Required action
Return a copy of every line in the records that includes the word "degrees".

Information
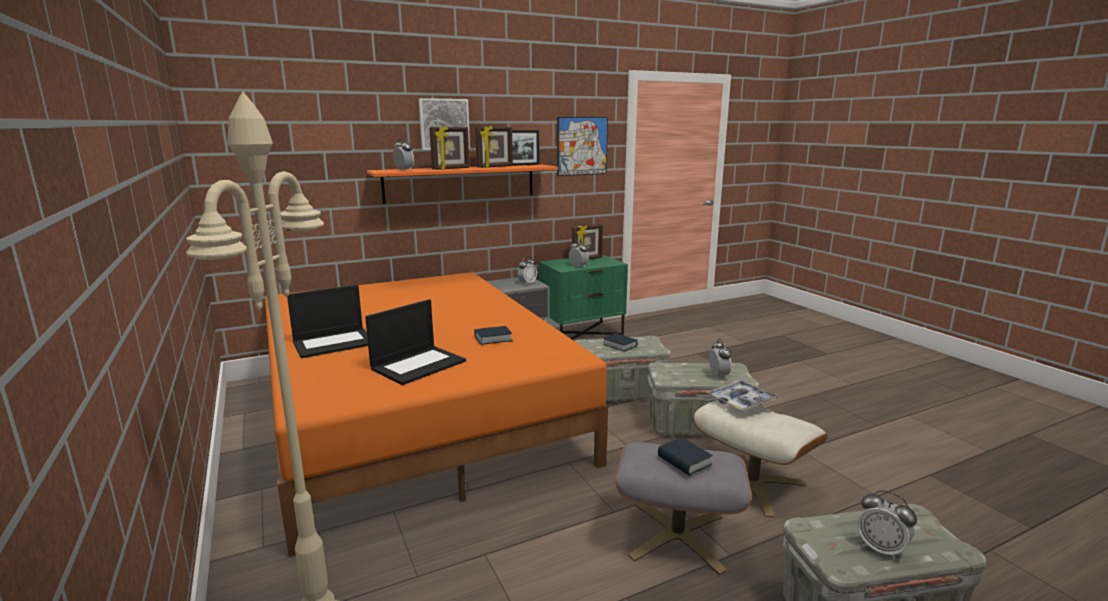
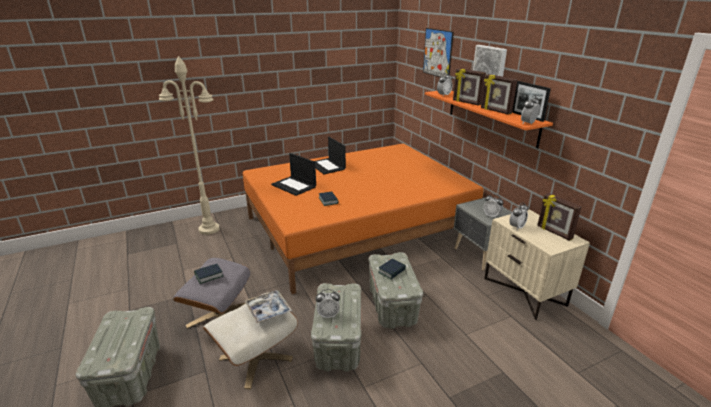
camera: 90 degrees right, 10 degrees up
(582, 146) = (598, 117): picture -> picture (437, 53)
(582, 333) = (525, 291): green nightstand -> beige nightstand
(881, 549) = (111, 333): alarm clock -> alarm clock (528, 123)

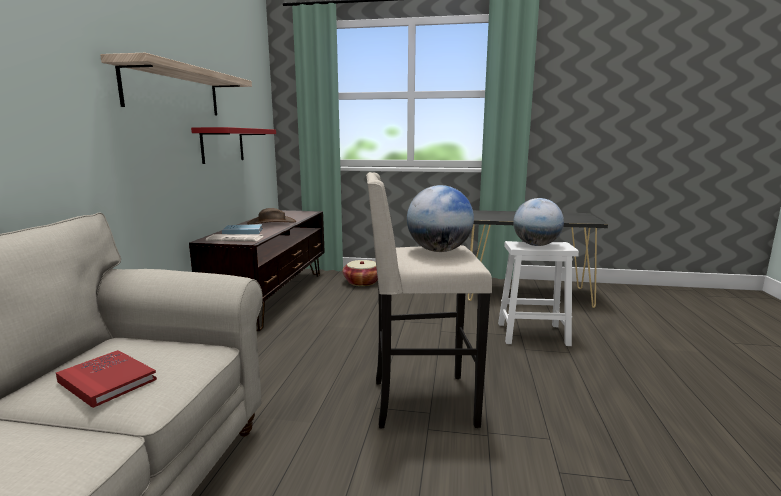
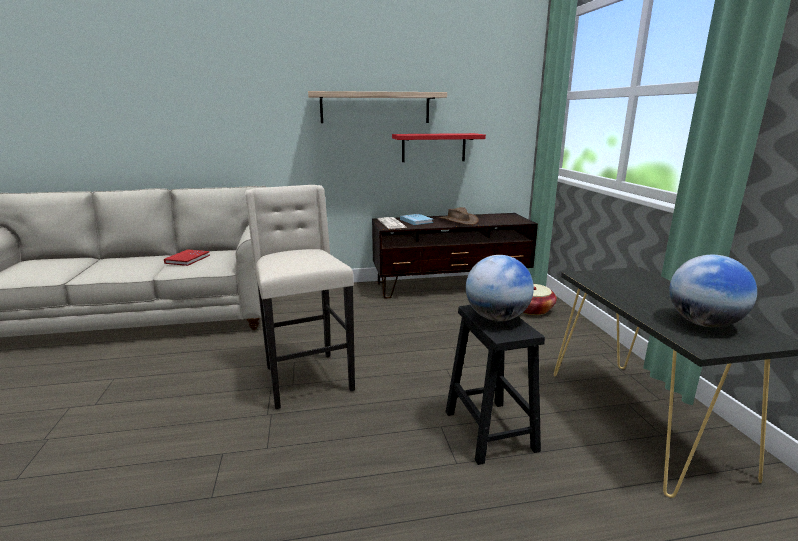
camera: 70 degrees right, 5 degrees up
(439, 251) = (303, 259): globe -> globe (703, 323)
(534, 334) = (491, 432): white stool -> black stool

Solution below
camera: 90 degrees right, 10 degrees up
camera: 70 degrees right, 5 degrees up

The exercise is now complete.